(Selected passage)

Fifty years after the Supreme Court ruled in Brown vs. Board of Education that segregated schools are unequal and therefore illegal, the dream behind the lawsuit remains deferred.
In school districts across the nation, in struggling cities and booming suburbs, black and Latino students consistently post lower test scores than whites.
Meanwhile, many schools are resegregating. Randallstown High, for example, is 98 percent black; Towson High, 14 miles away, is 78 percent white.
"When I say I go to Randallstown, some people laugh," says Anthony, 6-feet-2 with a sturdy build, a boyish face and a deep but quiet voice. He wishes he were being challenged more at school, and imagines what people would say if he attended Towson High: "They'd be like, 'Oh, you go to Towson. You must be smart.'"
Over the past six months, The Sun conducted more than 100 interviews and visited a dozen schools in Baltimore County's Liberty Road corridor, where black enrollment exceeds 80 percent. Students, teachers and parents described a host of factors fueling a culture of underachievement.
Though they try mightily, teachers often are inexperienced and have trouble controlling their classes. Though they care intensely, parents often aren't monitoring their children's academic performance. Though they show much promise, students often aren't working to the best of their abilities.
Such problems are most acute in majority-black city schools. But they are spreading rapidly through suburbia as black families migrate in search of safer streets and better education, and white families move away.
In Baltimore County, the number of black students has jumped tenfold since the Brown decision, from 3,800 to 38,000. At Randallstown High, which opened in 1969 to serve a virtually all-white suburb, only 23 white students remain in a school of 1,540. Though the school is reeling from a May 7 shooting that wounded four students, its greatest long-term challenge is low achievement.
During legal segregation, blacks attended school in primitive buildings, using books discarded by whites. In the Brown opinion delivered May, 17, 1954, Chief Justice Earl Warren wrote that "a sense of inferiority affects the motivation of a child to learn." Segregating black children "generates a feeling of inferiority as to their status in the community that may affect their hearts and minds in a way unlikely ever to be undone."

(End Selected passage)
(Records supplied)

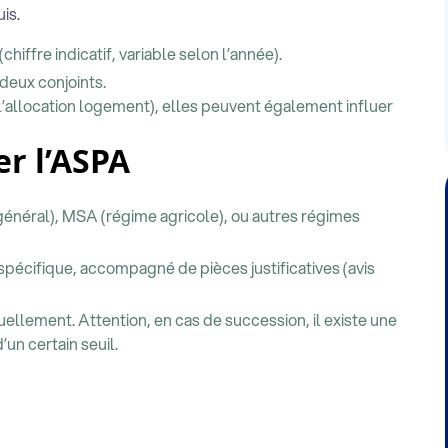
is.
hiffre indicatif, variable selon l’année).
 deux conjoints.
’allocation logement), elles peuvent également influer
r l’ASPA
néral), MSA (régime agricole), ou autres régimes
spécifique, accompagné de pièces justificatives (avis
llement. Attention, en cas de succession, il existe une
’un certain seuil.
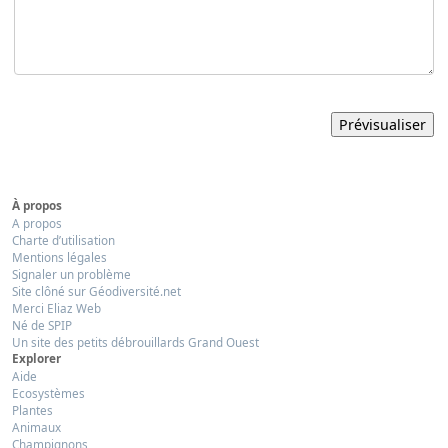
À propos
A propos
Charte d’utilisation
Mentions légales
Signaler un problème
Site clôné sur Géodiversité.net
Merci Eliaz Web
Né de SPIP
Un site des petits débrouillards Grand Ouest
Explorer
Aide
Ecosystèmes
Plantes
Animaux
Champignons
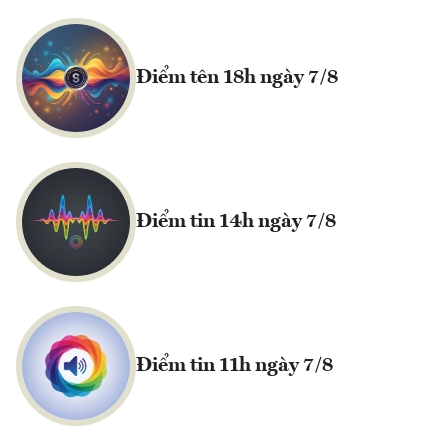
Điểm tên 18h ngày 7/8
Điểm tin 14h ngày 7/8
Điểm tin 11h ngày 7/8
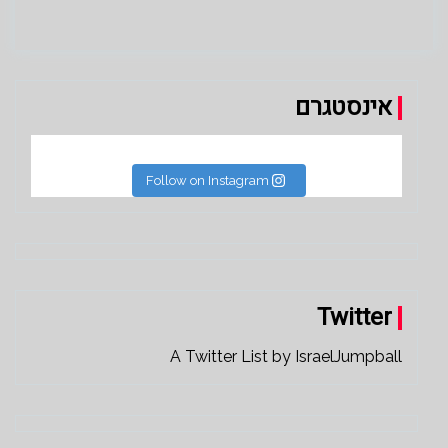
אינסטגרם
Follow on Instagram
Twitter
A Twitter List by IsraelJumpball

(End Records supplied)
(Records supplied)

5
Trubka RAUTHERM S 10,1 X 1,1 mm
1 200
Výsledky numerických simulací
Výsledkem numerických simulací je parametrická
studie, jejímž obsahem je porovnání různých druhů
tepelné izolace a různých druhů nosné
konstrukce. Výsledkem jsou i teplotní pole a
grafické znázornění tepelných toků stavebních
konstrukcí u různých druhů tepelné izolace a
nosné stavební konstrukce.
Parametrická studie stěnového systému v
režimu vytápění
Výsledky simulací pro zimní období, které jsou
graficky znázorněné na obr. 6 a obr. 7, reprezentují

(End Records supplied)

Requirement 1
Using the passage on school resegregation, mark each statement yes or no and quote the words that decide it: (a) Towson High is 78 percent white. (b) Randallstown High opened in 1969 to serve a mostly black suburb. (c) The Sun visited more than 100 schools in the Liberty Road corridor.
Requirement 2
Carry on the passage on school resegregation, starting right after its last sentence.

Task answer 1
(a) Yes: "Towson High, 14 miles away, is 78 percent white."
(b) No: "At Randallstown High, which opened in 1969 to serve a virtually all-white suburb"
(c) No: "The Sun conducted more than 100 interviews and visited a dozen schools in Baltimore County's Liberty Road corridor"

Task answer 2
Today, the fight for access to equal resources is largely over, at least in the suburbs. Baltimore County has a black superintendent for its 108,000-student district, three black school board members and a black PTA Council president.
Still, students in majority-black schools feel a different kind of inferiority.
"They know they don't always have the best teachers," says Amy Stuart Wells, a Columbia University education sociologist. "They know they don't have the most challenging curriculum. They know they're in a separate building from the kids going on to Ivy League colleges."
Move to Randallstown
As a little boy in Baltimore's Liberty Heights community, Anthony slept on a mattress with his three younger siblings while their mother, Cheryl Pratt, worked two full-time jobs. Anthony attended Grove Park Elementary through third grade, then got a scholarship to All Saints School.
By 1999, fearing neighborhood drugs and violence, and desperate for more space, his mother and her now-husband, cabinet-maker Reno Pratt, bought a brick rancher on Randallstown's quiet Janbrook Road.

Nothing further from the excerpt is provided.